Wort zur Woche: "Biblischer Fangesang"
26.11.2021
Wort zur Woche von Stadtpastor Johannes Ahrens
„Macht hoch die Tür, die Tor macht weit!“ Das Lied gehört für mich zum Ersten Advent wie die erste leuchtende Kerze auf dem Adventskranz. Es ist dies die Vertonung des 24. Psalms, eine Art biblischer Fangesang. Gefeiert wird dort die Thronbesteigung eines neuen Königs. Die Erwartungen sind riesig, bestimmt wird jetzt alles besser. Gerechtigkeit soll Einzug halten, mehr Fortschritt gewagt, die Pandemie endlich in die Schranken gewiesen werden.
Wer länger dabei ist, und mehr als einen Regierungswechsel miterlebt hat, ahnt: Kein Fürst, kein Politiker, kein König kann die Welt retten. Übrigens auch kein Papst oder keine Ratsvorsitzende. Gerade deshalb gehört mein besonderer Respekt jenen Frauen und Männern, die ihr Wissen, ihre Begabung und ihre Zeit für das Gemeinwohl einsetzen. Die in Politik und Gesellschaft das Mögliche versuchen. Die sich in Parlamenten, Gremien, Sondierungsrunden geduldig abrackern. Und oft genug dafür noch beschimpfen lassen müssen. Verdient hätten sie stattdessen die wache, kritische Begleitung ihrer Wählerinnen und Wähler.

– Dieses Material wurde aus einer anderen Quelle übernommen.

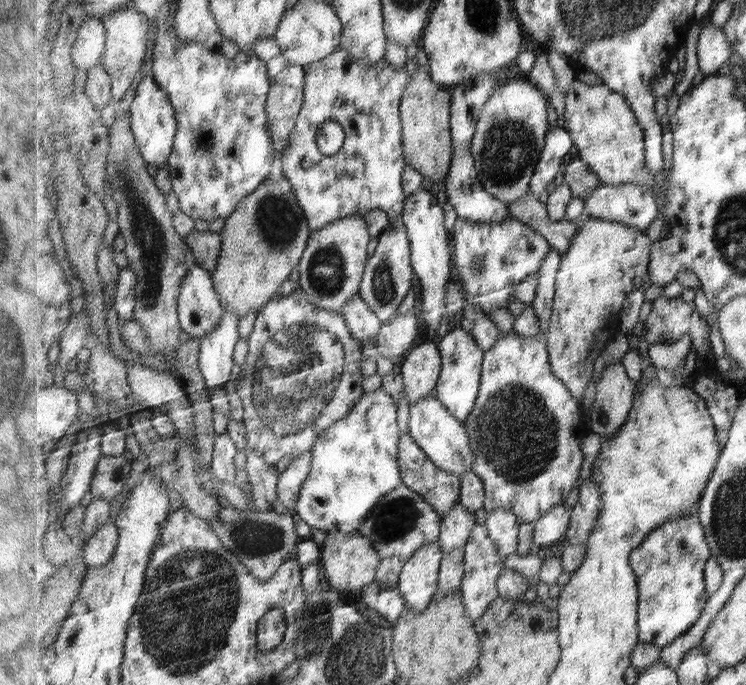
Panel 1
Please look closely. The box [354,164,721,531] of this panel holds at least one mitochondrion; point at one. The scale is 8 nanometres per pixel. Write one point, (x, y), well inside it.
(517, 435)

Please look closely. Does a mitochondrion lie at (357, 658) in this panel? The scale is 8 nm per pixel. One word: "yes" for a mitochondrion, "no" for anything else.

Was hingegen tatsächlich die Welt rettet - und das Tag für Tag - sind offene Herzen. Für die kranke Nachbarin. Den Geflüchteten. Die Pflegekräfte auf den Intensivstationen. „Meins Herzens Tür dir offen ist“, heißt es in der letzten Strophe des Adventsliedes. Da denke ich singend an jenen König, der es sich leisten konnte, von Anfang an auf alles Gehabe zu verzichten: Jesus von Nazareth. Der ging mit offenem Herzen und wachem Blick durch die Gegend. Es hätte mich nicht erstaunt, wenn Jesus sich hätte impfen lassen. Weil es anderen zugute kommt. „O wohl dem Land, o wohl der Stadt, so diesen König bei sich hat!“
Ich wünsche Ihnen einen gesegneten 1. Advent.